● TASK REQUIREMENTS: Reproduce the entries beneath exactly, without their images.

(Page-level text extractions)
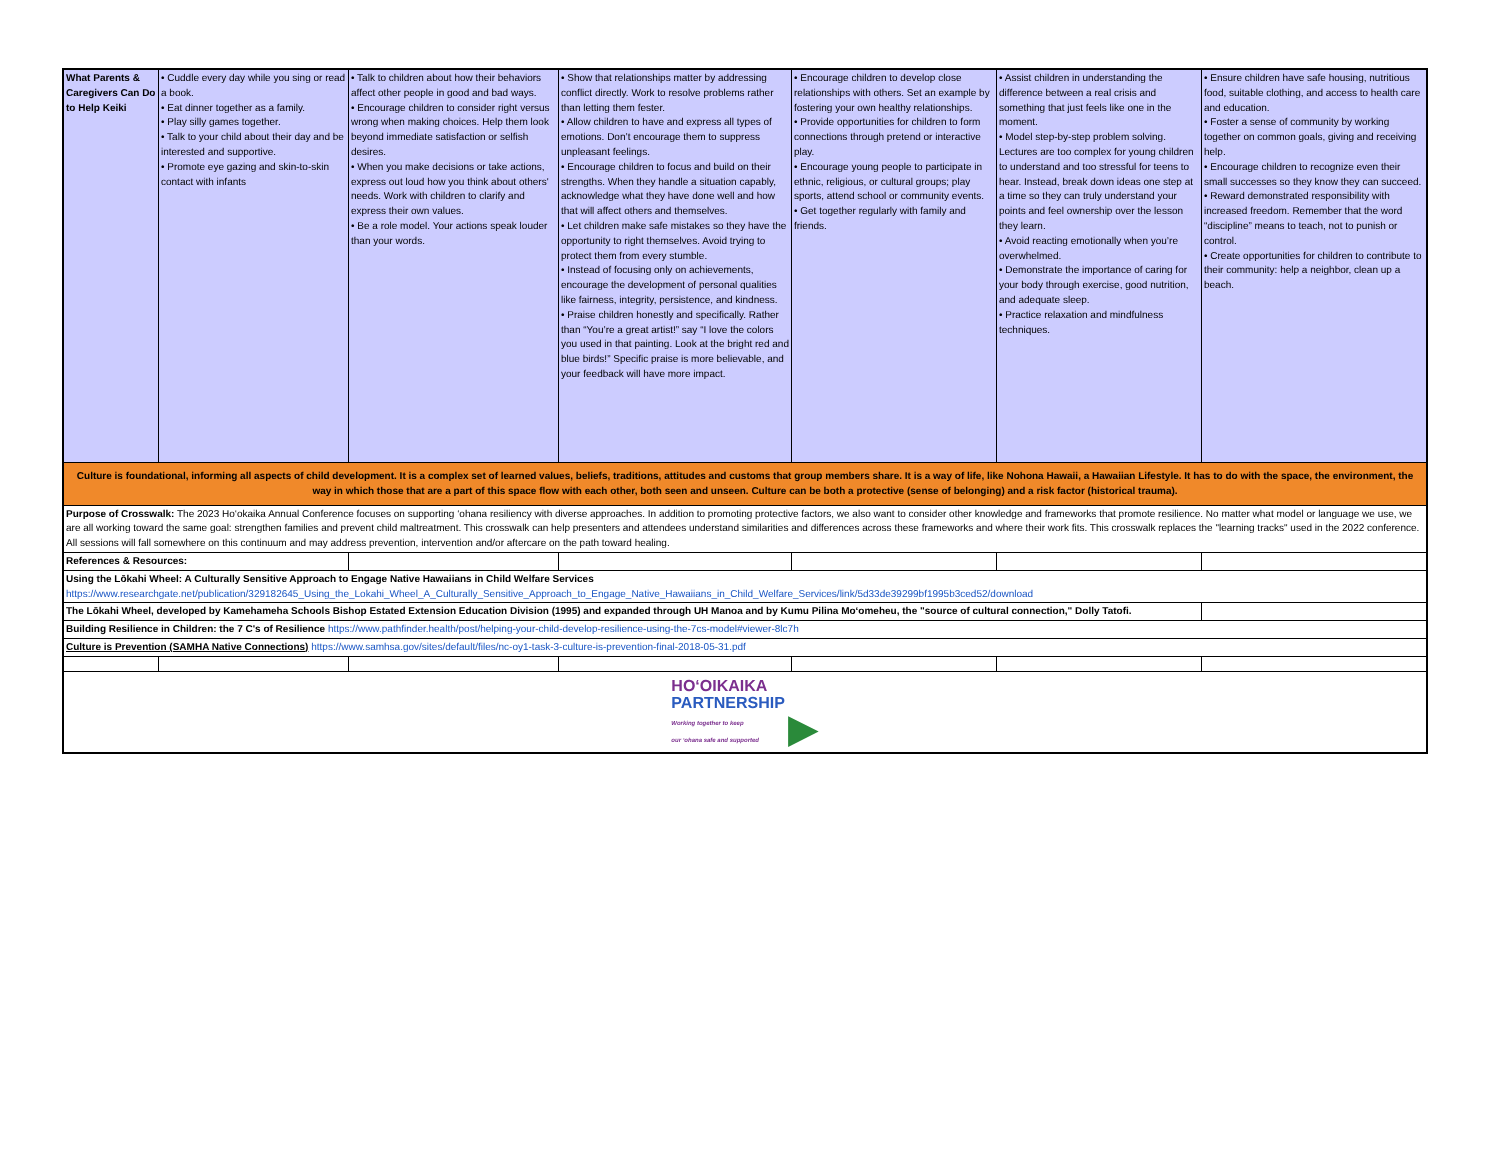| What Parents & Caregivers Can Do to Help Keiki | • Cuddle every day while you sing or read a book. • Eat dinner together as a family. • Play silly games together. • Talk to your child about their day and be interested and supportive. • Promote eye gazing and skin-to-skin contact with infants | • Talk to children about how their behaviors affect other people in good and bad ways. • Encourage children to consider right versus wrong when making choices. Help them look beyond immediate satisfaction or selfish desires. • When you make decisions or take actions, express out loud how you think about others' needs. Work with children to clarify and express their own values. • Be a role model. Your actions speak louder than your words. | • Show that relationships matter by addressing conflict directly. Work to resolve problems rather than letting them fester. • Allow children to have and express all types of emotions. Don’t encourage them to suppress unpleasant feelings. • Encourage children to focus and build on their strengths. When they handle a situation capably, acknowledge what they have done well and how that will affect others and themselves. • Let children make safe mistakes so they have the opportunity to right themselves. Avoid trying to protect them from every stumble. • Instead of focusing only on achievements, encourage the development of personal qualities like fairness, integrity, persistence, and kindness. • Praise children honestly and specifically. Rather than “You’re a great artist!” say “I love the colors you used in that painting. Look at the bright red and blue birds!” Specific praise is more believable, and your feedback will have more impact. | • Encourage children to develop close relationships with others. Set an example by fostering your own healthy relationships. • Provide opportunities for children to form connections through pretend or interactive play. • Encourage young people to participate in ethnic, religious, or cultural groups; play sports, attend school or community events. • Get together regularly with family and friends. | • Assist children in understanding the difference between a real crisis and something that just feels like one in the moment. • Model step-by-step problem solving. Lectures are too complex for young children to understand and too stressful for teens to hear. Instead, break down ideas one step at a time so they can truly understand your points and feel ownership over the lesson they learn. • Avoid reacting emotionally when you’re overwhelmed. • Demonstrate the importance of caring for your body through exercise, good nutrition, and adequate sleep. • Practice relaxation and mindfulness techniques. | • Ensure children have safe housing, nutritious food, suitable clothing, and access to health care and education. • Foster a sense of community by working together on common goals, giving and receiving help. • Encourage children to recognize even their small successes so they know they can succeed. • Reward demonstrated responsibility with increased freedom. Remember that the word “discipline” means to teach, not to punish or control. • Create opportunities for children to contribute to their community: help a neighbor, clean up a beach. |
| Culture is foundational, informing all aspects of child development. It is a complex set of learned values, beliefs, traditions, attitudes and customs that group members share. It is a way of life, like Nohona Hawaii, a Hawaiian Lifestyle. It has to do with the space, the environment, the way in which those that are a part of this space flow with each other, both seen and unseen. Culture can be both a protective (sense of belonging) and a risk factor (historical trauma). | | | | | | |
| Purpose of Crosswalk: The 2023 Ho‘okaika Annual Conference focuses on supporting ‘ohana resiliency with diverse approaches. In addition to promoting protective factors, we also want to consider other knowledge and frameworks that promote resilience. No matter what model or language we use, we are all working toward the same goal: strengthen families and prevent child maltreatment. This crosswalk can help presenters and attendees understand similarities and differences across these frameworks and where their work fits. This crosswalk replaces the "learning tracks" used in the 2022 conference. All sessions will fall somewhere on this continuum and may address prevention, intervention and/or aftercare on the path toward healing. | | | | | | |
| References & Resources: | | | | | | |
| Using the Lōkahi Wheel: A Culturally Sensitive Approach to Engage Native Hawaiians in Child Welfare Services https://www.researchgate.net/publication/329182645_Using_the_Lokahi_Wheel_A_Culturally_Sensitive_Approach_to_Engage_Native_Hawaiians_in_Child_Welfare_Services/link/5d33de39299bf1995b3ced52/download | | | | | | |
| The Lōkahi Wheel, developed by Kamehameha Schools Bishop Estated Extension Education Division (1995) and expanded through UH Manoa and by Kumu Pilina Mo‘omeheu, the "source of cultural connection," Dolly Tatofi. | | | | | | |
| Building Resilience in Children: the 7 C's of Resilience https://www.pathfinder.health/post/helping-your-child-develop-resilience-using-the-7cs-model#viewer-8lc7h | | | | | | |
| Culture is Prevention (SAMHA Native Connections) https://www.samhsa.gov/sites/default/files/nc-oy1-task-3-culture-is-prevention-final-2018-05-31.pdf | | | | | | |
| HOʻOIKAIKA PARTNERSHIP Working together to keep our ʻohana safe and supported ▶ | | | | | | |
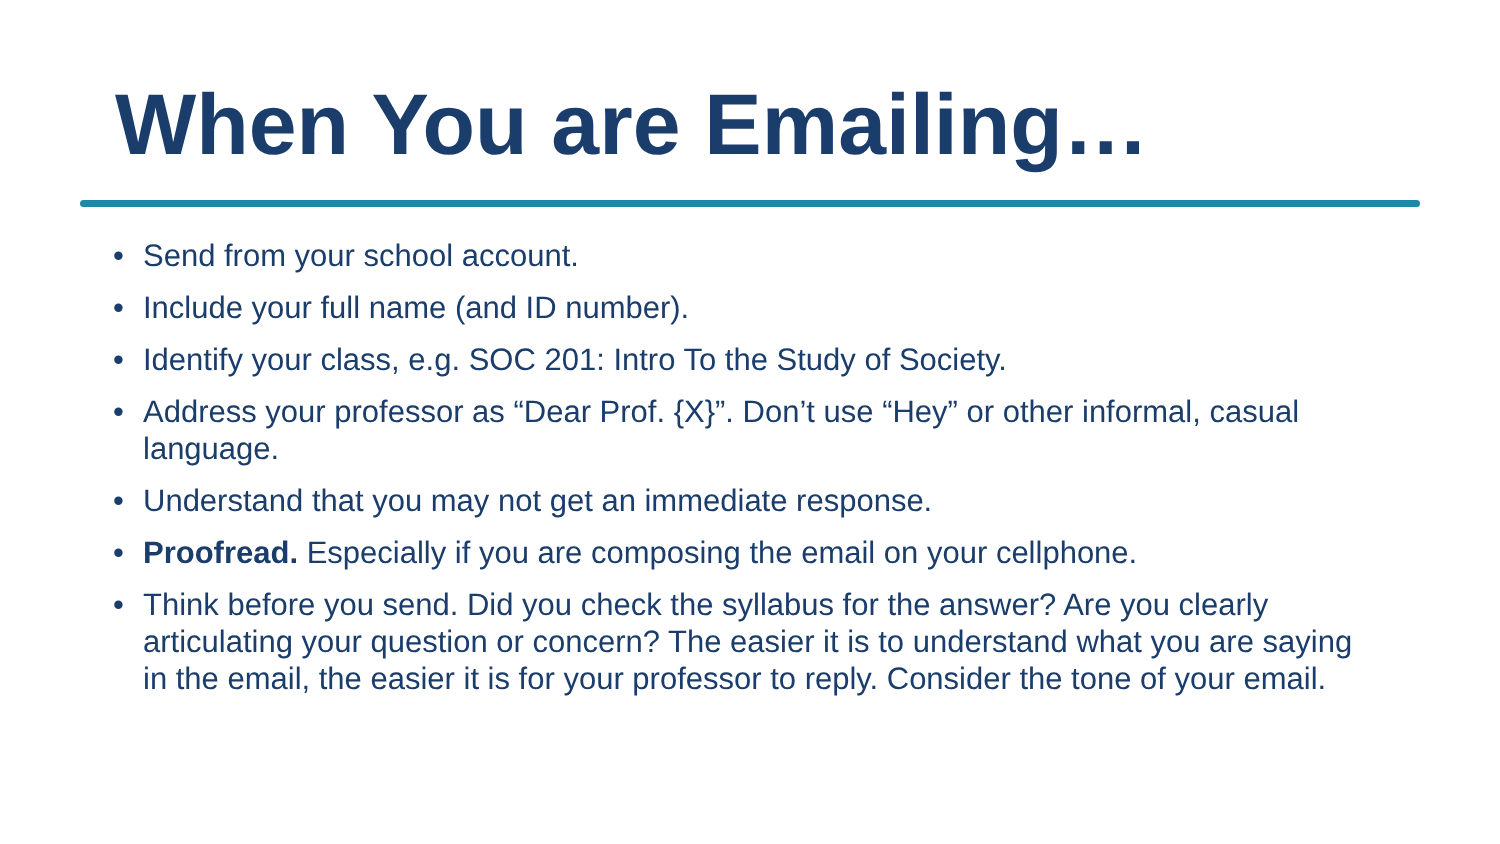When You are Emailing…
• Send from your school account.
• Include your full name (and ID number).
• Identify your class, e.g. SOC 201: Intro To the Study of Society.
• Address your professor as “Dear Prof. {X}”. Don’t use “Hey” or other informal, casual language.
• Understand that you may not get an immediate response.
• Proofread. Especially if you are composing the email on your cellphone.
• Think before you send. Did you check the syllabus for the answer? Are you clearly articulating your question or concern? The easier it is to understand what you are saying in the email, the easier it is for your professor to reply. Consider the tone of your email.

● OUTPUT BELOW:
| What Parents & Caregivers Can Do to Help Keiki | • Cuddle every day while you sing or read a book. • Eat dinner together as a family. • Play silly games together. • Talk to your child about their day and be interested and supportive. • Promote eye gazing and skin-to-skin contact with infants | • Talk to children about how their behaviors affect other people in good and bad ways. • Encourage children to consider right versus wrong when making choices. Help them look beyond immediate satisfaction or selfish desires. • When you make decisions or take actions, express out loud how you think about others' needs. Work with children to clarify and express their own values. • Be a role model. Your actions speak louder than your words. | • Show that relationships matter by addressing conflict directly. Work to resolve problems rather than letting them fester. • Allow children to have and express all types of emotions. Don’t encourage them to suppress unpleasant feelings. • Encourage children to focus and build on their strengths. When they handle a situation capably, acknowledge what they have done well and how that will affect others and themselves. • Let children make safe mistakes so they have the opportunity to right themselves. Avoid trying to protect them from every stumble. • Instead of focusing only on achievements, encourage the development of personal qualities like fairness, integrity, persistence, and kindness. • Praise children honestly and specifically. Rather than “You’re a great artist!” say “I love the colors you used in that painting. Look at the bright red and blue birds!” Specific praise is more believable, and your feedback will have more impact. | • Encourage children to develop close relationships with others. Set an example by fostering your own healthy relationships. • Provide opportunities for children to form connections through pretend or interactive play. • Encourage young people to participate in ethnic, religious, or cultural groups; play sports, attend school or community events. • Get together regularly with family and friends. | • Assist children in understanding the difference between a real crisis and something that just feels like one in the moment. • Model step-by-step problem solving. Lectures are too complex for young children to understand and too stressful for teens to hear. Instead, break down ideas one step at a time so they can truly understand your points and feel ownership over the lesson they learn. • Avoid reacting emotionally when you’re overwhelmed. • Demonstrate the importance of caring for your body through exercise, good nutrition, and adequate sleep. • Practice relaxation and mindfulness techniques. | • Ensure children have safe housing, nutritious food, suitable clothing, and access to health care and education. • Foster a sense of community by working together on common goals, giving and receiving help. • Encourage children to recognize even their small successes so they know they can succeed. • Reward demonstrated responsibility with increased freedom. Remember that the word “discipline” means to teach, not to punish or control. • Create opportunities for children to contribute to their community: help a neighbor, clean up a beach. |
| Culture is foundational, informing all aspects of child development. It is a complex set of learned values, beliefs, traditions, attitudes and customs that group members share. It is a way of life, like Nohona Hawaii, a Hawaiian Lifestyle. It has to do with the space, the environment, the way in which those that are a part of this space flow with each other, both seen and unseen. Culture can be both a protective (sense of belonging) and a risk factor (historical trauma). | | | | | | |
| Purpose of Crosswalk: The 2023 Ho‘okaika Annual Conference focuses on supporting ‘ohana resiliency with diverse approaches. In addition to promoting protective factors, we also want to consider other knowledge and frameworks that promote resilience. No matter what model or language we use, we are all working toward the same goal: strengthen families and prevent child maltreatment. This crosswalk can help presenters and attendees understand similarities and differences across these frameworks and where their work fits. This crosswalk replaces the "learning tracks" used in the 2022 conference. All sessions will fall somewhere on this continuum and may address prevention, intervention and/or aftercare on the path toward healing. | | | | | | |
| References & Resources: | | | | | | |
| Using the Lōkahi Wheel: A Culturally Sensitive Approach to Engage Native Hawaiians in Child Welfare Services https://www.researchgate.net/publication/329182645_Using_the_Lokahi_Wheel_A_Culturally_Sensitive_Approach_to_Engage_Native_Hawaiians_in_Child_Welfare_Services/link/5d33de39299bf1995b3ced52/download | | | | | | |
| The Lōkahi Wheel, developed by Kamehameha Schools Bishop Estated Extension Education Division (1995) and expanded through UH Manoa and by Kumu Pilina Mo‘omeheu, the "source of cultural connection," Dolly Tatofi. | | | | | | |
| Building Resilience in Children: the 7 C's of Resilience https://www.pathfinder.health/post/helping-your-child-develop-resilience-using-the-7cs-model#viewer-8lc7h | | | | | | |
| Culture is Prevention (SAMHA Native Connections) https://www.samhsa.gov/sites/default/files/nc-oy1-task-3-culture-is-prevention-final-2018-05-31.pdf | | | | | | |
| HOʻOIKAIKA PARTNERSHIP Working together to keep our ʻohana safe and supported ▶ | | | | | | |
When You are Emailing…
• Send from your school account.
• Include your full name (and ID number).
• Identify your class, e.g. SOC 201: Intro To the Study of Society.
• Address your professor as “Dear Prof. {X}”. Don’t use “Hey” or other informal, casual language.
• Understand that you may not get an immediate response.
• Proofread. Especially if you are composing the email on your cellphone.
• Think before you send. Did you check the syllabus for the answer? Are you clearly articulating your question or concern? The easier it is to understand what you are saying in the email, the easier it is for your professor to reply. Consider the tone of your email.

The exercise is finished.